[Electronics engineering source data]
▽
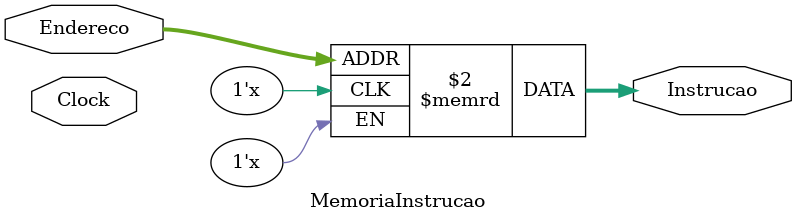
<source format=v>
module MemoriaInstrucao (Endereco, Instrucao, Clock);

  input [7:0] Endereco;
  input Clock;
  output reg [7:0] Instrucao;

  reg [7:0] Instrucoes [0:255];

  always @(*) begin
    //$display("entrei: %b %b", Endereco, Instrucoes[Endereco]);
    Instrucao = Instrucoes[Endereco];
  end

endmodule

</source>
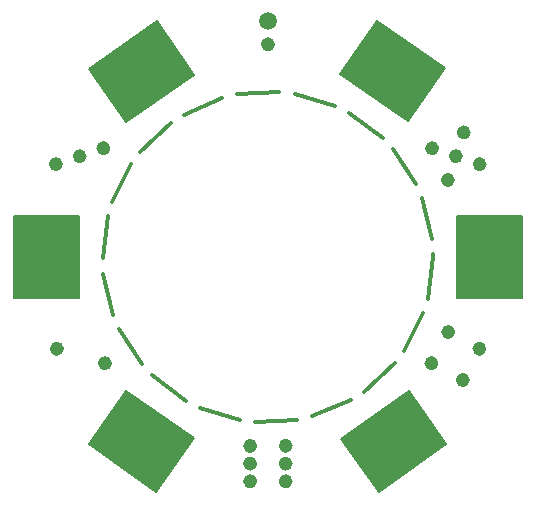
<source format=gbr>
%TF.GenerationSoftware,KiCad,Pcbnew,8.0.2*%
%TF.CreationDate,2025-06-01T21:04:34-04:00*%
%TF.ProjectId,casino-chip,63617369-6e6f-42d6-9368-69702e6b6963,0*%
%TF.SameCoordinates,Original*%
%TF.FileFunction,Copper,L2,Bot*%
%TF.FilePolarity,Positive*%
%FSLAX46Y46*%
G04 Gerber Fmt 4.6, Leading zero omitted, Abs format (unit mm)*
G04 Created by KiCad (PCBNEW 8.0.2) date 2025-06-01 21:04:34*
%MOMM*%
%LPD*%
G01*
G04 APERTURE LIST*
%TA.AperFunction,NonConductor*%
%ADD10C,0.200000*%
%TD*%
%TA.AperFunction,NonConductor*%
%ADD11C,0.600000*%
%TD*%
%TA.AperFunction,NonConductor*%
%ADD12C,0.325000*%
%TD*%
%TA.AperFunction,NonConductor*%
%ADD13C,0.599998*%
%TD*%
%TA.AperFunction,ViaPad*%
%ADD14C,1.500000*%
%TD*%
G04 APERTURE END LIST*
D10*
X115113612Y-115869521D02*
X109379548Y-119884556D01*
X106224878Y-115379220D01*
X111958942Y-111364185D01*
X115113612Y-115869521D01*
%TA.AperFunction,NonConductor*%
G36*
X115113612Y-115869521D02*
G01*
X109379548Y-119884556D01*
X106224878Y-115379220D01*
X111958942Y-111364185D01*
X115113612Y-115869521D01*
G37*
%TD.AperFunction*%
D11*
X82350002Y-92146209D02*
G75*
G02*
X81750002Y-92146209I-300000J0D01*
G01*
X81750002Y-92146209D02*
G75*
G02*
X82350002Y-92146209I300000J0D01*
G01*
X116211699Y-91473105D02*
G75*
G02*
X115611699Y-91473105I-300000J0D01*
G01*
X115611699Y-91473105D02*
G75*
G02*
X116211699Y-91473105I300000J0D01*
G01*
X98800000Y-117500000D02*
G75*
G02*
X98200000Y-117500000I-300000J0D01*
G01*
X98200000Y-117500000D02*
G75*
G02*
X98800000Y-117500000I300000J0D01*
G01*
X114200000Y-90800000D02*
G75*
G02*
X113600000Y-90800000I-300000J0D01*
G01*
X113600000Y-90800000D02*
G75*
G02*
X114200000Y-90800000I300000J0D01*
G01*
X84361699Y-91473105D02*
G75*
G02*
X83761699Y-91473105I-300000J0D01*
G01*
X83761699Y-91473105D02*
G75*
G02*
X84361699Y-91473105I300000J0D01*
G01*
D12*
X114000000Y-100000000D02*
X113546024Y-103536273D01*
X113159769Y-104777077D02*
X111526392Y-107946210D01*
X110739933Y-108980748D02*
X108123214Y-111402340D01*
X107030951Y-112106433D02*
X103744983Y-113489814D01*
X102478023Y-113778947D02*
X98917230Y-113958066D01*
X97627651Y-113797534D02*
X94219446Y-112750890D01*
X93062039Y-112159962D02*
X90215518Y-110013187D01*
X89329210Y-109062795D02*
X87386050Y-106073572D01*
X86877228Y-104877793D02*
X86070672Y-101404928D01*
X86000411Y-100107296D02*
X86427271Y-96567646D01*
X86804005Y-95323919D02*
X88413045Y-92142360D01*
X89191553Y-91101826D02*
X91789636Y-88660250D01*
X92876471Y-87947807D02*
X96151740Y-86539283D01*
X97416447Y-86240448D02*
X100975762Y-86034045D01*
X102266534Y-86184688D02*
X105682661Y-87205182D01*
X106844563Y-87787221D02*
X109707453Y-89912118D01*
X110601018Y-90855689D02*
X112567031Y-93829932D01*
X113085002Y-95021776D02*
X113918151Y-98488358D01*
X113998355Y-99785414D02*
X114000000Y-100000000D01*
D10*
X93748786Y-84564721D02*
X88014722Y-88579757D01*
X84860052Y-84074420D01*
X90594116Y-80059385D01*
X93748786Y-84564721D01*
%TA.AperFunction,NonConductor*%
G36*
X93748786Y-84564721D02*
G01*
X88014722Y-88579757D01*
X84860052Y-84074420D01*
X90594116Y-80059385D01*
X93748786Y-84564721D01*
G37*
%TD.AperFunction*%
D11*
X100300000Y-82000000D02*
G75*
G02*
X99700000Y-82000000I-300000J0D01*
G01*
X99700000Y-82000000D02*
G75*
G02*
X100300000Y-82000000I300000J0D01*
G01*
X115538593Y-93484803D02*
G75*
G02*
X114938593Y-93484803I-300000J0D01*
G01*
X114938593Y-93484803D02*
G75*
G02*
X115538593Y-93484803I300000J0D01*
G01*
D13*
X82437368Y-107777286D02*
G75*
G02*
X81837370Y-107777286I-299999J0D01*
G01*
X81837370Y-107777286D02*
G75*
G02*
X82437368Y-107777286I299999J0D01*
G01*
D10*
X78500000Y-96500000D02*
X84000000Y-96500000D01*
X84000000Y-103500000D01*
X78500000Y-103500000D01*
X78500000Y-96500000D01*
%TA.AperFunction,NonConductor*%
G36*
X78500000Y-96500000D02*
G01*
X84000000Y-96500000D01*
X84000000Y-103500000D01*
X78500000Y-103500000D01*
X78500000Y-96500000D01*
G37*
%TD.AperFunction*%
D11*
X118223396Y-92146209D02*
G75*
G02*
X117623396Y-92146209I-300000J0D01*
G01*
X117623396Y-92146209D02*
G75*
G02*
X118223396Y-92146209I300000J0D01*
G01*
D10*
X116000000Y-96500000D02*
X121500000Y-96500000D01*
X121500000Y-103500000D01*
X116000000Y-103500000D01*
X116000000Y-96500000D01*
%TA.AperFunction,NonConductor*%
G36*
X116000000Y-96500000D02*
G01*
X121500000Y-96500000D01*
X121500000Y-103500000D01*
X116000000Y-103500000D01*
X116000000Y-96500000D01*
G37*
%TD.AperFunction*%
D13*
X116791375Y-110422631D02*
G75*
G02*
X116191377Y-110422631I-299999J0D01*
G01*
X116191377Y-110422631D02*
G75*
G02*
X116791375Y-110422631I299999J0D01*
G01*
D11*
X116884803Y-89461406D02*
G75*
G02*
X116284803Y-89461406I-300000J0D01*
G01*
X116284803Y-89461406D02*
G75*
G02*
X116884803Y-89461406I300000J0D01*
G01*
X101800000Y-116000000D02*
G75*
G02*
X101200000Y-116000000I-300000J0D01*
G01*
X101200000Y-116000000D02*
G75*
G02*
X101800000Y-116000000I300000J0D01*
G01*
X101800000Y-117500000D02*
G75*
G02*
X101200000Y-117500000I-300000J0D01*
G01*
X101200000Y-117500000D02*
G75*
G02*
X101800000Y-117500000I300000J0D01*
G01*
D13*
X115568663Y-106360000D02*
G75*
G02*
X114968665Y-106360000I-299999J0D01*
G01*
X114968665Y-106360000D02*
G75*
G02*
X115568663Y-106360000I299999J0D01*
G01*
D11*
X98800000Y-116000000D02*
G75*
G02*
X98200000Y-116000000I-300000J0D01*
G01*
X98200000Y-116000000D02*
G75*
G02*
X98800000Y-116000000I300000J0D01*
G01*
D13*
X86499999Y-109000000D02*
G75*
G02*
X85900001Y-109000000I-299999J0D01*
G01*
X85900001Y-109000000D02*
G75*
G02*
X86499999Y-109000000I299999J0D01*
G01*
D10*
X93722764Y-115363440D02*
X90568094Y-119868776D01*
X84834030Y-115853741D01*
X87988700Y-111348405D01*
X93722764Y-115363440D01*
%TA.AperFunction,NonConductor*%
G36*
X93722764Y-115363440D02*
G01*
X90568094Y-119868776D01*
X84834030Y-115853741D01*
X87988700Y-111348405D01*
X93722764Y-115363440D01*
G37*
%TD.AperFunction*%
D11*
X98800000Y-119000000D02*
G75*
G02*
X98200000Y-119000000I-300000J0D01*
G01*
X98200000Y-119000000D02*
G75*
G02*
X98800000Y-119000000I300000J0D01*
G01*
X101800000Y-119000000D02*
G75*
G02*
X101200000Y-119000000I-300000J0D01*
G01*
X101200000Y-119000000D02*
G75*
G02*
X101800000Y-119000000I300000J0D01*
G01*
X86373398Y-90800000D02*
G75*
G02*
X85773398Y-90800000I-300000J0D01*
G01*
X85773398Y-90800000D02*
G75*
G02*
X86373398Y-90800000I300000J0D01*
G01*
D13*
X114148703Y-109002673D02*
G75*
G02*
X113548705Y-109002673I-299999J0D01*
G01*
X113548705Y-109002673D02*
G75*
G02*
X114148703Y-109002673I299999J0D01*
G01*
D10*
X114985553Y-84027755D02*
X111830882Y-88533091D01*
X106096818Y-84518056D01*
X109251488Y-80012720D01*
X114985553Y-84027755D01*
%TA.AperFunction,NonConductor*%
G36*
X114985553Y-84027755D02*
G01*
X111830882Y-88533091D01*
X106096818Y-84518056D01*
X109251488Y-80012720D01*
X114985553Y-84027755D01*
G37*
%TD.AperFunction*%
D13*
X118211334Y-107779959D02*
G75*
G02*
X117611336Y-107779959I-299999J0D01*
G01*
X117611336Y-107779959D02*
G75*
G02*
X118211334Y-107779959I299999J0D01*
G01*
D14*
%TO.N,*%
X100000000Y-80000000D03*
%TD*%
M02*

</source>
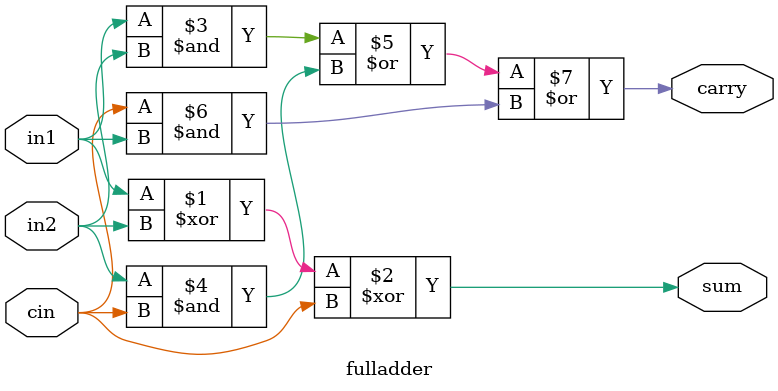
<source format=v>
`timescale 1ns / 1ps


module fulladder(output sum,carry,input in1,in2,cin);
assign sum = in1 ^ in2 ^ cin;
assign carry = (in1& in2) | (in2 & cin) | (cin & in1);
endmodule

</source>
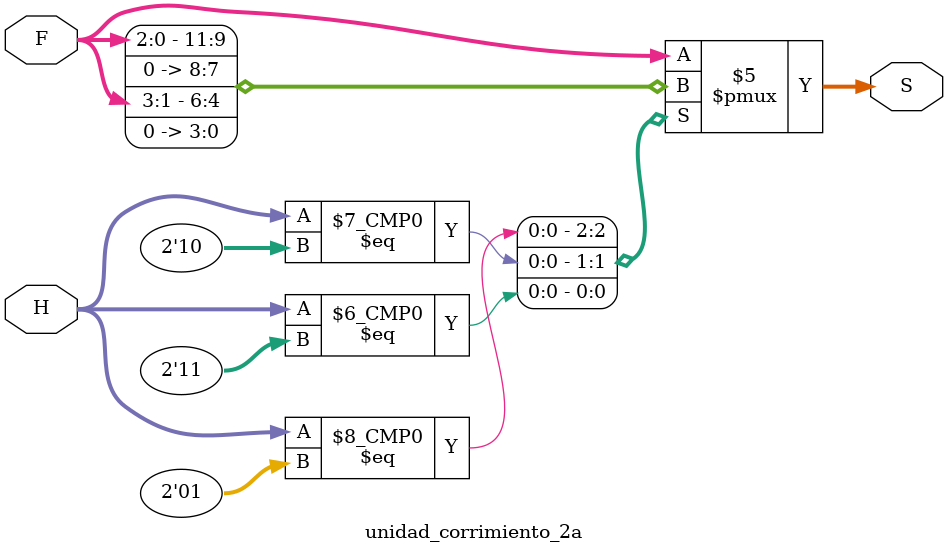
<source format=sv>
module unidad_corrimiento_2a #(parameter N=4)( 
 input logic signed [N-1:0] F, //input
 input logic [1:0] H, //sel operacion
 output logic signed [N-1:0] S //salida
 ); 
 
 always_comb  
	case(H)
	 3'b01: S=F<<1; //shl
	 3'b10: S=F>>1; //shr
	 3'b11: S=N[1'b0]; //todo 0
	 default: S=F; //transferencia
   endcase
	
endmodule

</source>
△
- Task directions: Every line from the first line of the entries above through the line with "X81750002Y-92146209D02*" must be repeated exactly, and pictures must not be.

- Reply to the exercise:
<source format=v>
module MemoriaInstrucao (Endereco, Instrucao, Clock);

  input [7:0] Endereco;
  input Clock;
  output reg [7:0] Instrucao;

  reg [7:0] Instrucoes [0:255];

  always @(*) begin
    //$display("entrei: %b %b", Endereco, Instrucoes[Endereco]);
    Instrucao = Instrucoes[Endereco];
  end

endmodule

</source>
<source format=gbr>
%TF.GenerationSoftware,KiCad,Pcbnew,8.0.2*%
%TF.CreationDate,2025-06-01T21:04:34-04:00*%
%TF.ProjectId,casino-chip,63617369-6e6f-42d6-9368-69702e6b6963,0*%
%TF.SameCoordinates,Original*%
%TF.FileFunction,Copper,L2,Bot*%
%TF.FilePolarity,Positive*%
%FSLAX46Y46*%
G04 Gerber Fmt 4.6, Leading zero omitted, Abs format (unit mm)*
G04 Created by KiCad (PCBNEW 8.0.2) date 2025-06-01 21:04:34*
%MOMM*%
%LPD*%
G01*
G04 APERTURE LIST*
%TA.AperFunction,NonConductor*%
%ADD10C,0.200000*%
%TD*%
%TA.AperFunction,NonConductor*%
%ADD11C,0.600000*%
%TD*%
%TA.AperFunction,NonConductor*%
%ADD12C,0.325000*%
%TD*%
%TA.AperFunction,NonConductor*%
%ADD13C,0.599998*%
%TD*%
%TA.AperFunction,ViaPad*%
%ADD14C,1.500000*%
%TD*%
G04 APERTURE END LIST*
D10*
X115113612Y-115869521D02*
X109379548Y-119884556D01*
X106224878Y-115379220D01*
X111958942Y-111364185D01*
X115113612Y-115869521D01*
%TA.AperFunction,NonConductor*%
G36*
X115113612Y-115869521D02*
G01*
X109379548Y-119884556D01*
X106224878Y-115379220D01*
X111958942Y-111364185D01*
X115113612Y-115869521D01*
G37*
%TD.AperFunction*%
D11*
X82350002Y-92146209D02*
G75*
G02*
X81750002Y-92146209I-300000J0D01*
G01*
X81750002Y-92146209D02*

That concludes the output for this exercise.